Person Name Disambiguation in the Multicultural and ONline Setting

Open Access
Author:
Treeratpituk, Pucktada
Graduate Program:
Information Sciences and Technology
Degree:
Doctor of Philosophy
Document Type:
Dissertation
Date of Defense:
April 27, 2012
Committee Members:
  • C Lee Giles, Committee Chair
  • Prasenjit Mitra, Committee Member
  • James Z Wang, Committee Member
  • Daniel Kifer, Committee Member
  • C Lee Giles, Dissertation Advisor
Keywords:
  • name disambiguation
  • clustering
  • ethnicity classification
Abstract:
With the recent rise in popularity of social network sites, more and more personal information is becoming available online. Since a person’s information is generally available in various formats across multiple sites, there are ever increasing interests in consolidating such personal information from multiple information sources.

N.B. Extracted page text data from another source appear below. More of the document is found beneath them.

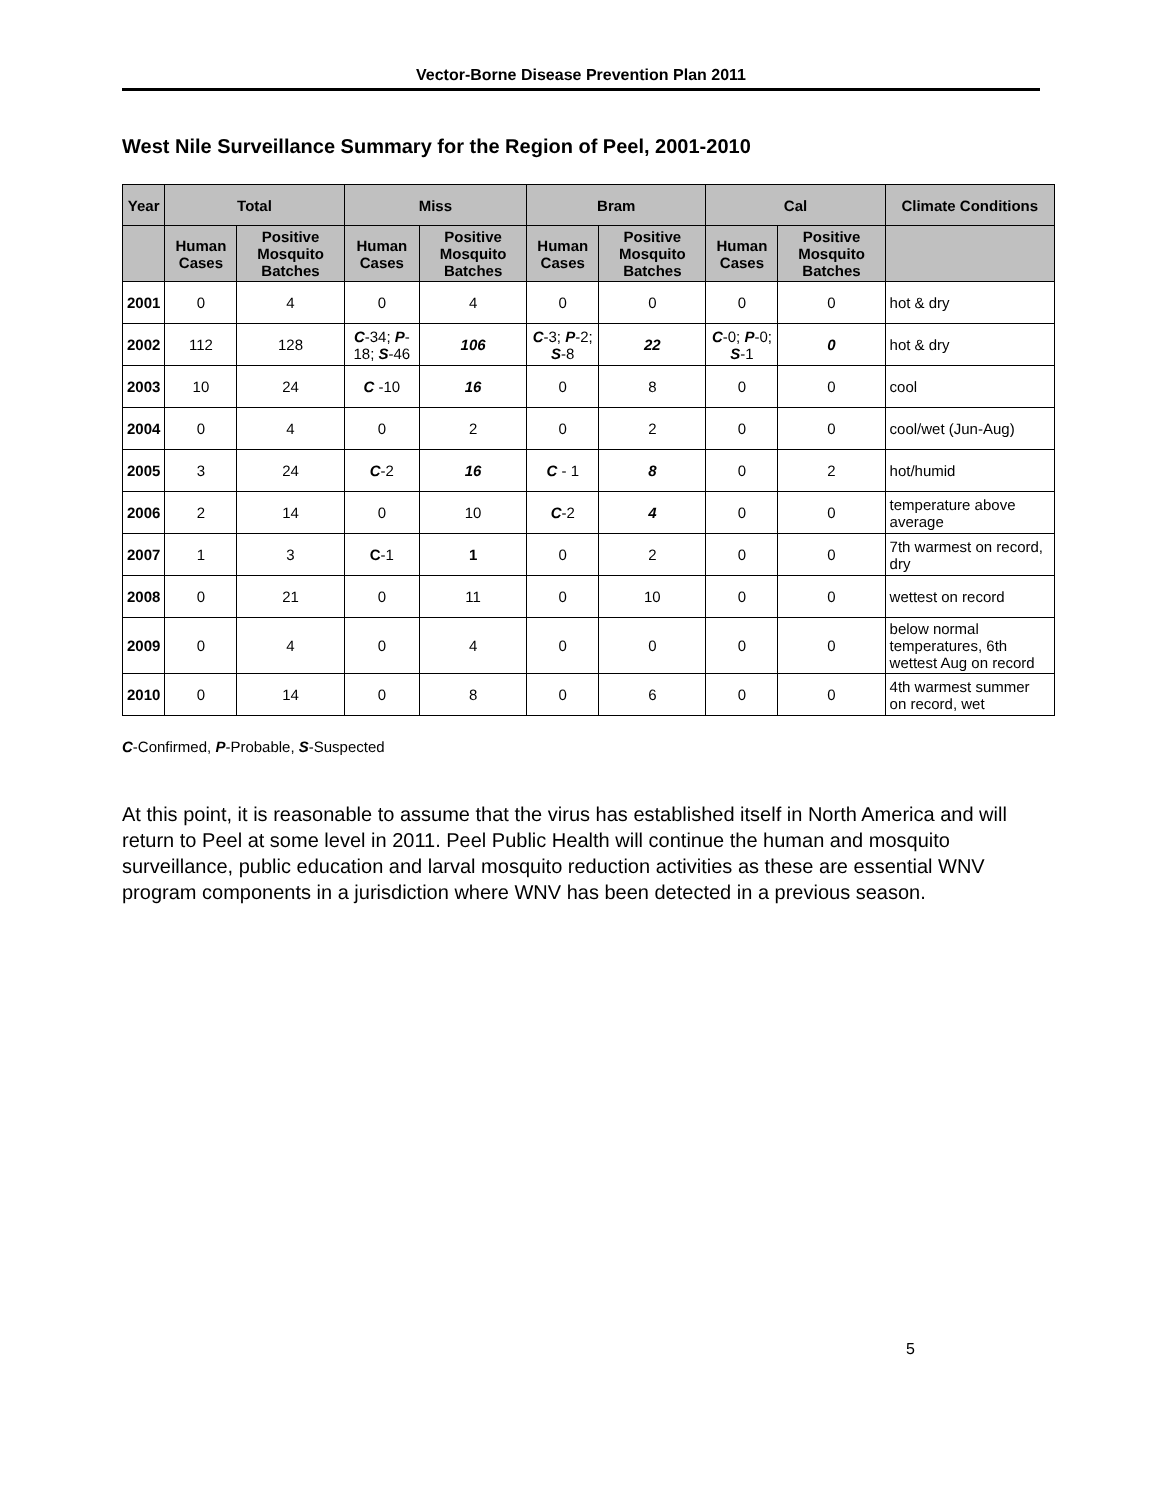Vector-Borne Disease Prevention Plan 2011
West Nile Surveillance Summary for the Region of Peel, 2001-2010
| Year | Total | | Miss | | Bram | | Cal | | Climate Conditions |
| --- | --- | --- | --- | --- | --- | --- | --- | --- | --- |
| | Human Cases | Positive Mosquito Batches | Human Cases | Positive Mosquito Batches | Human Cases | Positive Mosquito Batches | Human Cases | Positive Mosquito Batches | |
| 2001 | 0 | 4 | 0 | 4 | 0 | 0 | 0 | 0 | hot & dry |
| 2002 | 112 | 128 | C -34; P -18; S -46 | 106 | C -3; P -2; S -8 | 22 | C -0; P -0; S -1 | 0 | hot & dry |
| 2003 | 10 | 24 | C -10 | 16 | 0 | 8 | 0 | 0 | cool |
| 2004 | 0 | 4 | 0 | 2 | 0 | 2 | 0 | 0 | cool/wet (Jun-Aug) |
| 2005 | 3 | 24 | C -2 | 16 | C - 1 | 8 | 0 | 2 | hot/humid |
| 2006 | 2 | 14 | 0 | 10 | C -2 | 4 | 0 | 0 | temperature above average |
| 2007 | 1 | 3 | C -1 | 1 | 0 | 2 | 0 | 0 | 7th warmest on record, dry |
| 2008 | 0 | 21 | 0 | 11 | 0 | 10 | 0 | 0 | wettest on record |
| 2009 | 0 | 4 | 0 | 4 | 0 | 0 | 0 | 0 | below normal temperatures, 6th wettest Aug on record |
| 2010 | 0 | 14 | 0 | 8 | 0 | 6 | 0 | 0 | 4th warmest summer on record, wet |
C-Confirmed, P-Probable, S-Suspected
At this point, it is reasonable to assume that the virus has established itself in North America and will return to Peel at some level in 2011. Peel Public Health will continue the human and mosquito surveillance, public education and larval mosquito reduction activities as these are essential WNV program components in a jurisdiction where WNV has been detected in a previous season.
5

The goal of person name disambiguation is to group these people references to the corresponding real-world people. These references can range from personal homepages to name mentioned in news articles. This dissertation examines the person name disambiguation problem in three different settings: (1) the name-based person name disambiguation, (2) the metadata-based person name disambiguation and (3) the person name disambiguation in online setting. In the simplest setting, the name-based person name disambiguation, records are disambiguated based purely on personal names. Since personal names are culture-dependent, we propose a novel name matching similarity that take the ethnicity of the names into consideration. More specifically, we propose a name-ethnicity classifier based on multinomial logistic regression and a ethnicity-sensitive name matching similarity based on Smith–Waterman alignment algorithm, where different cost matrices are applied depending on the ethnicity of the names being compared. In the second setting, we examine the person name disambiguation problem where additional information other than personal names is also available. These additional information includes both association information, such as one’s affiliation and social network, and contextual information, such as the content of the document where one’s name is mentioned. We propose a random forest-based method for aggregating multiple types of metadata information in determining whether two person name records or more should be linked. In the last setting, we consider the person name disambiguation problem from the real system perspective, where the number of people references to be disambiguated are not static but ever increasing. Here we propose an online clustering method with constraints for person name disambiguation, where the integrity of each person cluster is continuously enforced. Our experiment shows that our method outperforms the previous static clustering approach without constraints.